Das ist richtig, die Verfassung legt eigentlich das Gegenteil nahe. Meine zwei Argumente sind die Staatspraxis und das Demokratieprinzip. Ein Blick auf die Staatspraxis zeigt, dass man so etwas eigentlich nicht macht, es sei denn, es ist zwingend vorgesehen. Auch, was das Demokratieprinzip angeht, sehe ich Probleme. Mit den Sondervermögen im alten Bundestag würde eine Entscheidung getroffen, der es an der Legitimation fehlt. Das steht der Demokratie nicht gut zu Gesicht.
Hat es das vorher schon einmal gegeben, dass der Bundestag in der Übergangszeit bis zur Konstituierung des neuen Bundestages zusammenkommt und etwas beschließt?
Ja, es gibt sogar zwei Fälle. Den ersten Fall gab es in den 70er-Jahren, da ging es um die Anpassung der Diäten der Abgeordneten infolge einer Entscheidung des Bundesverfassungsgerichts. Das war ein eher technischer Fall, der nicht viel Aufsehen erregt hat.
Und der zweite Fall?
Der zweite Fall war am Ende der Regierungszeit von Helmut Kohl. Nach den Neuwahlen war es damals notwendig, die Parlamentsbeteiligung für den Auslandseinsatz deutscher Soldaten im Kosovo einzuholen, weil das verfassungsrechtlich so vorgesehen ist. Und da ist der alte Bundestag noch einmal zusammengetreten, um diesen einzelnen Beschluss zu fassen.
Trotzdem ist der Fakt, dass es Präzedenzfälle gibt, kein Argument für Sie, dass es auch jetzt verfassungsrechtlich in Ordnung sein sollte?
Genau. Weil die Fälle nicht vergleichbar sind. Das eine ist ein Beschluss, das andere ein verfassungsänderndes Gesetz. Allein die erforderlichen Mehrheiten zeigen, dass eine Verfassungsänderung schwerer wiegt. Deshalb habe ich bei sofortigen Sondervermögen ein großes Störgefühl.
Sollte ein Sondervermögen beschlossen werden, hat die Linke angekündigt, dagegen zu klagen. Wie würde das aussehen?

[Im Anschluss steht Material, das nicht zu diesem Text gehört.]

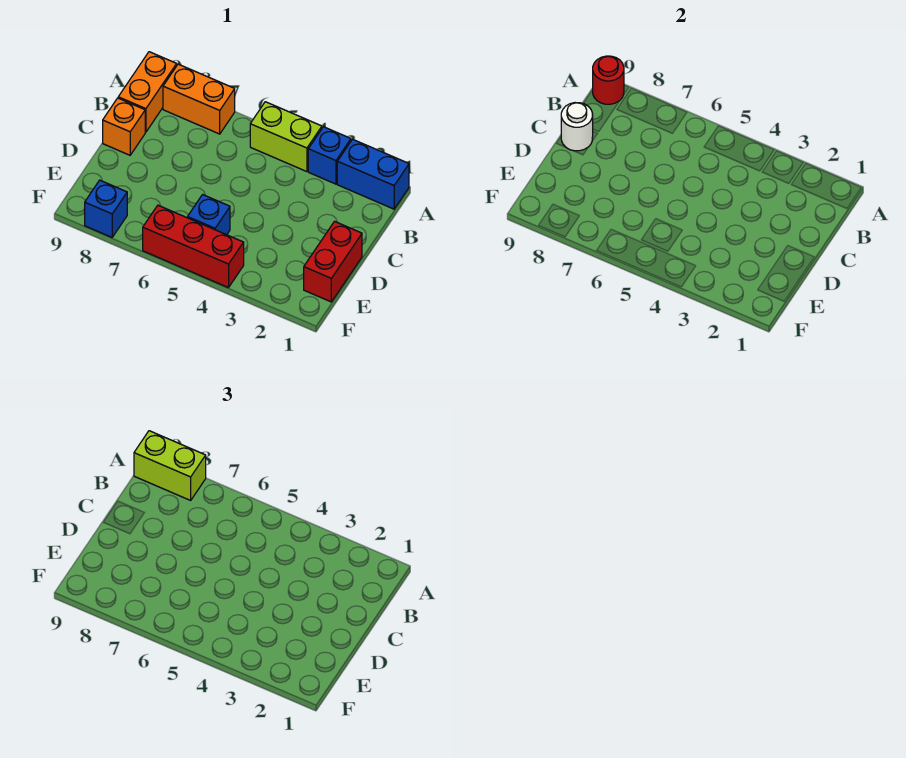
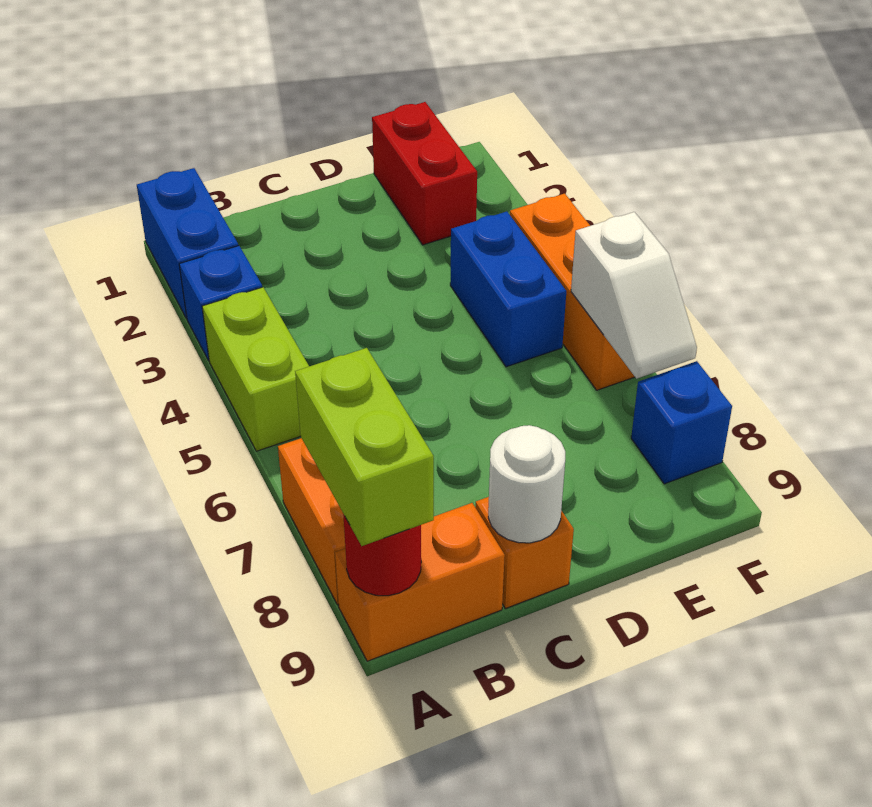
red brick D1:E1 level 1 -> red brick E1:E2 level 1
blue brick E5 level 1 -> blue brick E4:E5 level 1
red brick F4:F6 level 1 -> orange brick F4:F6 level 1
none -> white slope F6:F7 level 2 top 6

Es würde wahrscheinlich ein sogenanntes Organstreitverfahren vor dem Bundesverfassungsgericht geben. Das Ziel wäre es, feststellen zu lassen, dass Rechte des Bundestages verletzt würden, wenn so etwas geschieht.
Und wie schätzen Sie die Chancen einer solchen Klage ein?
Da ich eine Mindermeinung vertrete, glaube ich nicht, dass ein solches Verfahren erfolgreich wäre. Aber vor Gericht weiß man nicht, wie es ausgehen würde.